The paper hence aims at a version of the Bernoulli factory problem (see Definition 2), although the term is only mentioned at the very end, with the added requirement of simplicity and conciseness translated as a finite expected number of draws and possibly an exponential tail.

It first recalls the (Forsythe–)von Neumann method of generating exponential (and other) variates out of a Uniform generator (see Section IV.2 in Devroye’s generation bible). Expanded into a general algorithm for generating discrete random variables whose pmf’s are related to permutation cardinals,

\mathbb P(N=n)\propto P_n\lambda^n/n!

if the Bernoulli generator has probability λ. These include the Poisson and the logarithmic distributions and as a side product Bernoulli distributions with some logarithmic, exponential and trigonometric transforms of λ.

As a side remark, a Bernoulli generator with probability 1/π is derived from Ramanujan identity

\frac{1}{\pi} = \sum_{n=0}^\infty {2n \choose n}^3 \frac{6n+1}{2^{8n+2}}

as “a discrete analogue of Buffon’s original. In a neat connection with Mendo’s paper, the authors of this 2010 paper note that Euler’s constant does not appear to be achievable by a Buffon machine.

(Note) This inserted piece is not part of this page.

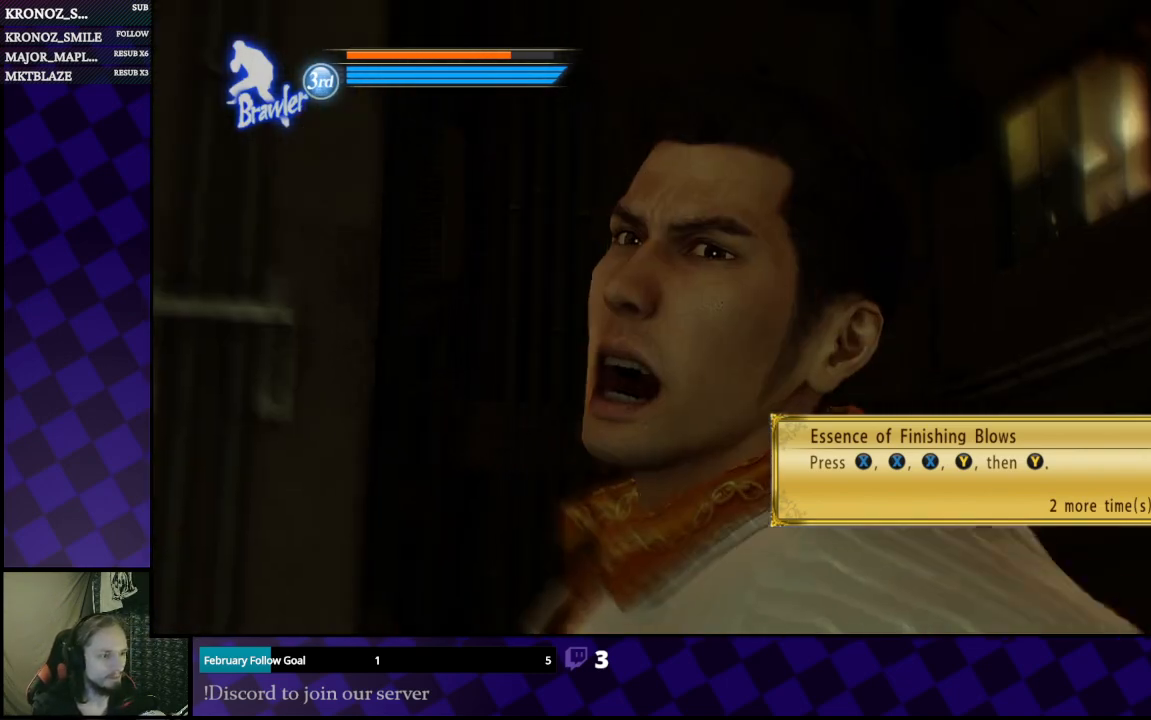
{"buttons": [], "left_stick": "center", "right_stick": "center", "events": []}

2 Responses to “Buffon machines”

  1. Thanks for pointing out the mistake, Peter.

  2. Peter Occil Says:

    Luis Mendo’s article started when I let him know of a question that is also found in the Buffon machines paper, on whether a “natural” algorithm that exactly simulates Euler’s constant using only random bits exists. Also, the identity for 1/pi given in the Buffon machines paper (and in this blog post) is unfortunately incorrect (although the algorithm isn’t): instead of “8n+4” or “8+4”, read “8n+2”. I found this error while writing a [derivation of the algorithm](https://peteroupc.github.io/bernoulli.html#Sketch_of_Derivation_of_the_Algorithm_for_1___pi), and [C.F.F. Karney independently did too](http://randomlib.sourceforge.net/html/classRandomLib_1_1InversePiProb.html).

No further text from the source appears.